Several of the guests were swiftly taken to the hospital with CO poisoning — and into the care of the person whose research helped to put the meter policy in place.
FireRescue1 columnist David Jaslow, director of the Division of EMS and Disaster Medicine within the Department of Emergency Medicine at Albert Einstein Medical Center in Philadelphia, managed the incident in the ED.
It was his 2001 study, “Routine carbon monoxide screening by emergency medical technicians,” that recommended fire apparatus and ambulances have CO meters attached to first-in bags.
“The medical director in Philadelphia has told me before that he encouraged the fire commissioner to spend the money to do that after our research,” Jaslow said.
“As soon as they walked through the door on Saturday, the meter went off and they knew something was up.”
A gasoline-powered generator running a fan for inflatable playhouses is believed to have been the cause of the poisoning.
Children were playing in two large Moonbounce balloon playhouses that were being kept inflated by the fan, Jaslow said.
Reports said six of those sickened at the party were ages 3 to 16 but none of the cases were life threatening.
In total, 17 people were treated at the ED at the Albert Einstein Medical Center, which is just 10 blocks away from the community center hall where the party took place. Two of the children were transferred to the Children’s Hospital of Philadelphia, where they were treated in a hyperbaric chamber.

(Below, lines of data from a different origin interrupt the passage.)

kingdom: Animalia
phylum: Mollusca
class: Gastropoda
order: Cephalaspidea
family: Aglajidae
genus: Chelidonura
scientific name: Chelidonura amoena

Jaslow said medical staff at the center detected higher volumes of CO in children compared to the adults who were treated, confirming the fact youngsters can be more susceptible to CO poisoning than older people.

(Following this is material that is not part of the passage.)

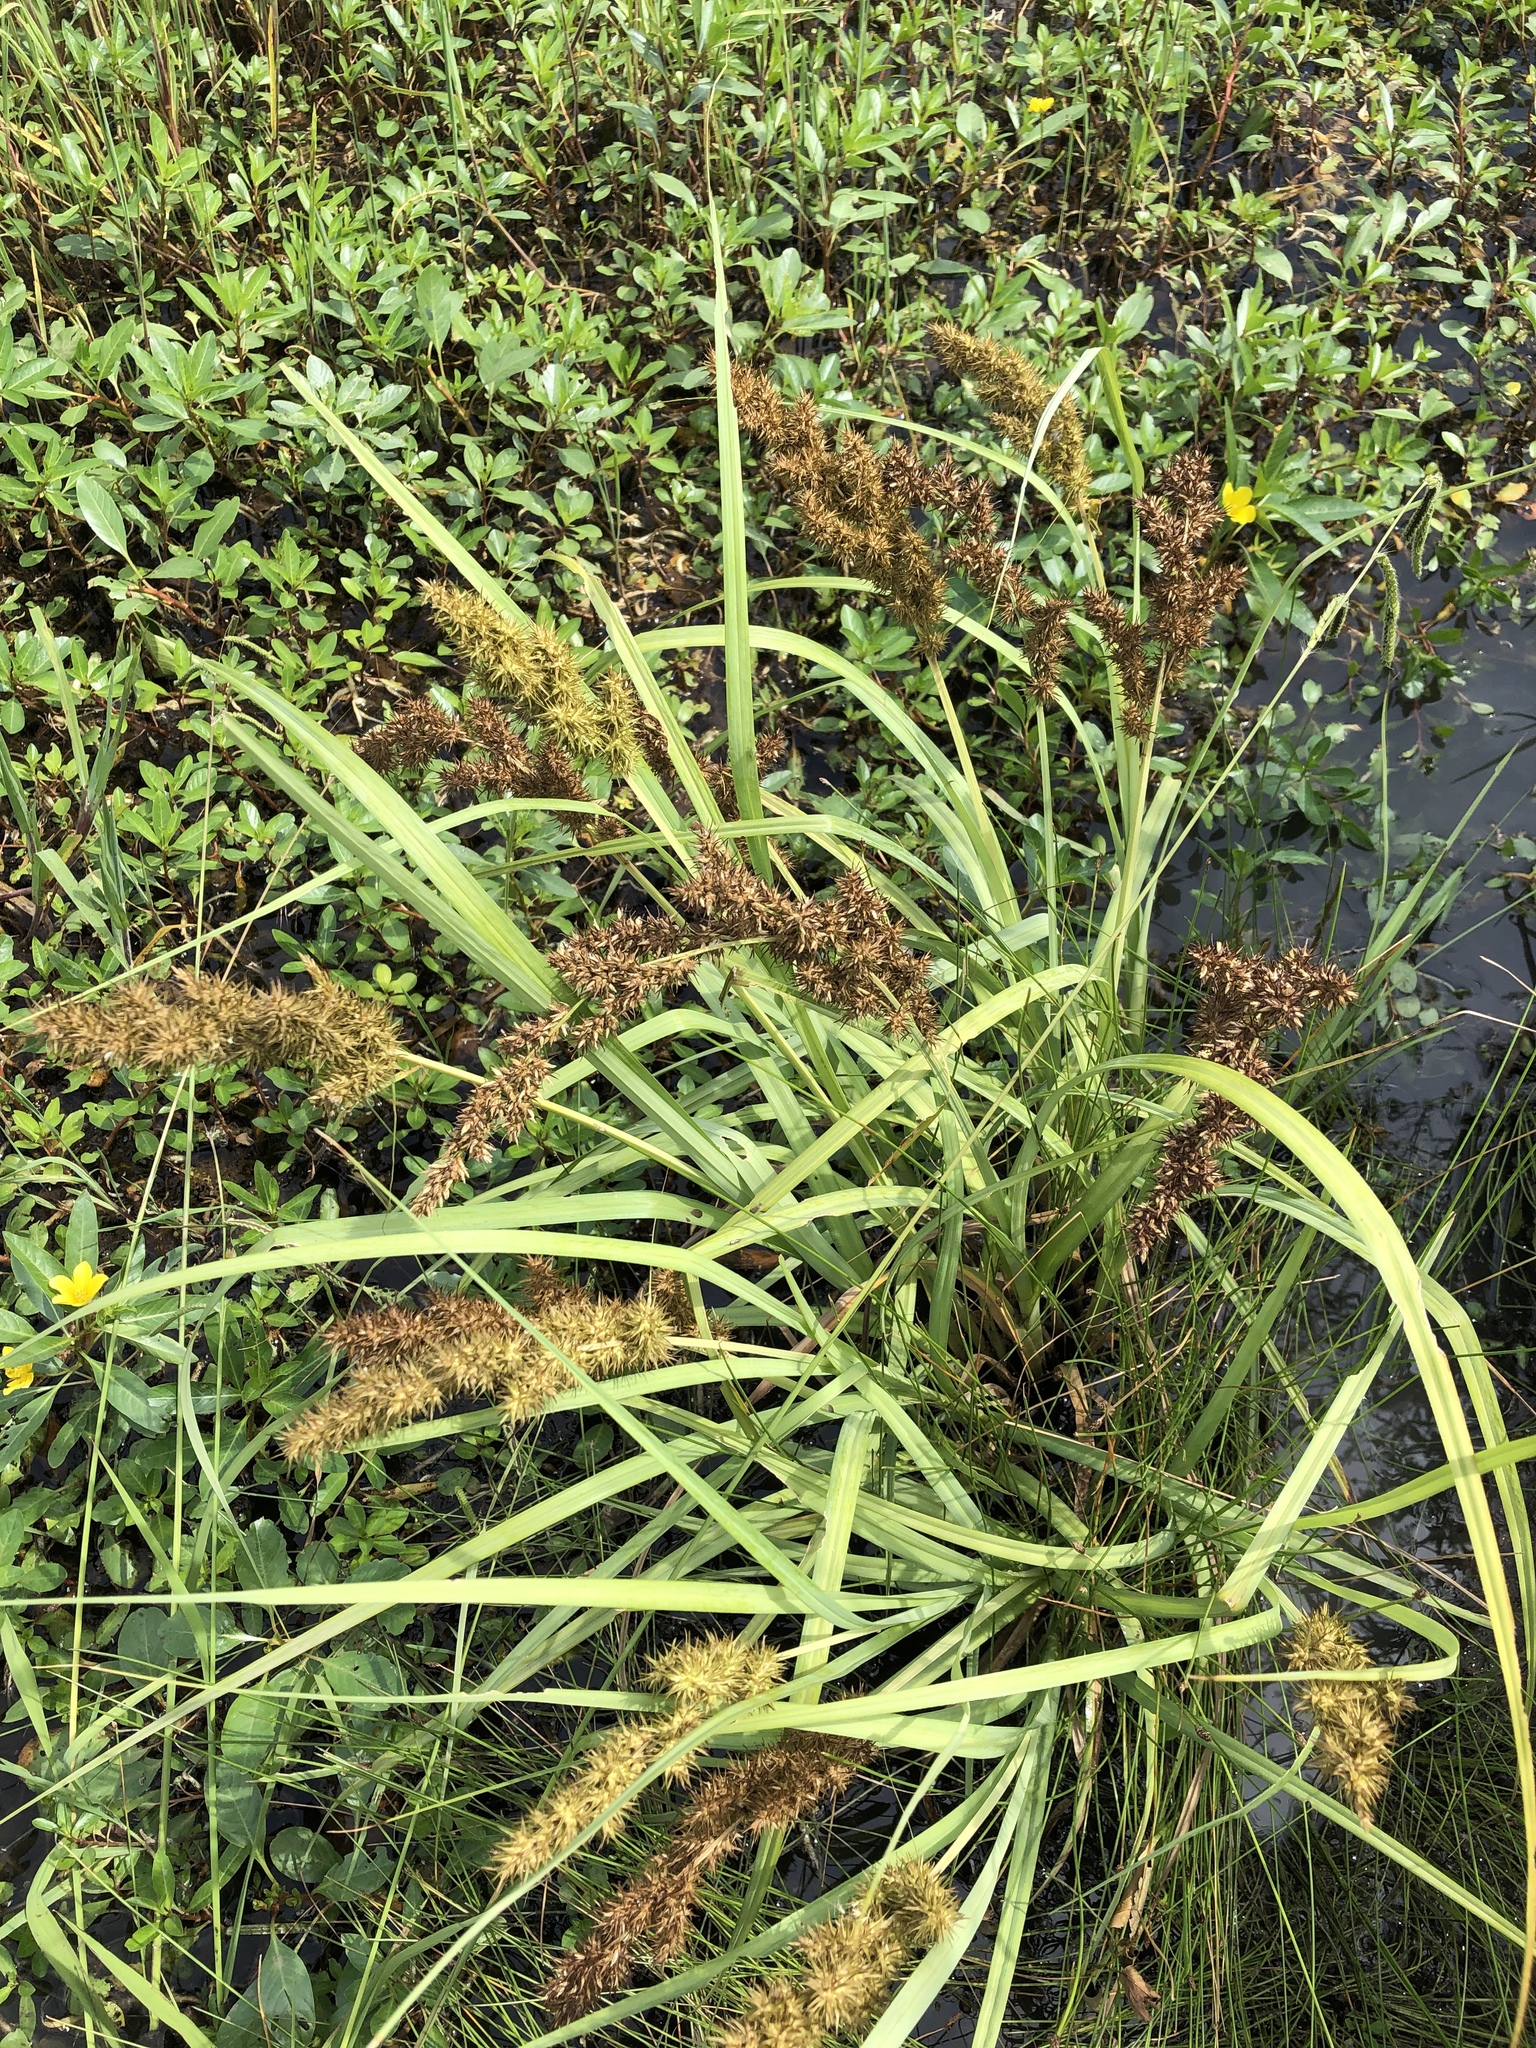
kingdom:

“As children generally breathe faster than adults and have a smaller volume of distribution, more carbon monoxide gets into their system,” he said.
“The kids all had levels of 22 to 23 percentage of hemoglobin saturated with carbon monoxide, while the adults were not that high.”

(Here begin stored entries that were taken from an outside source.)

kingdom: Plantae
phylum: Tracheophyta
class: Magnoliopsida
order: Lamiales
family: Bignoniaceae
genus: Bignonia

One of the most challenging aspects of the incident, Jaslow said, was the fact only some of the people were transported to the center directly from the scene. Others went home before responders arrived and were only admitted later that day after complaining of sickness.
It led Jaslow and the fire department to set up a press conference, urging the 70-plus people who had been at the party to get themselves checked out.
“From a public health standpoint, we needed to get information out over the airwaves,” Jaslow said.
“Although we couldn’t do it in time to the make the news that night, it was the lead story on Philadelphia news outlets the following morning.”
The 2001 survey focused on the fact screening is usually limited to instances in which there are symptoms of CO poisoning or activation of a home CO detector.
Jaslow said the objective was to determine whether emergency medical services personnel could perform routine CO screening during 911 calls.
As part of the research, a prospective observational study was conducted in an urban EMS system using EMTs to screen for elevated CO levels during emergency responses.
In a three-month convenience sample of emergency responses, there were 264 residential CO readings obtained. There were nine (3.4 percent) positive residential readings, all with chief complaints initially believed to be unrelated to CO toxicity.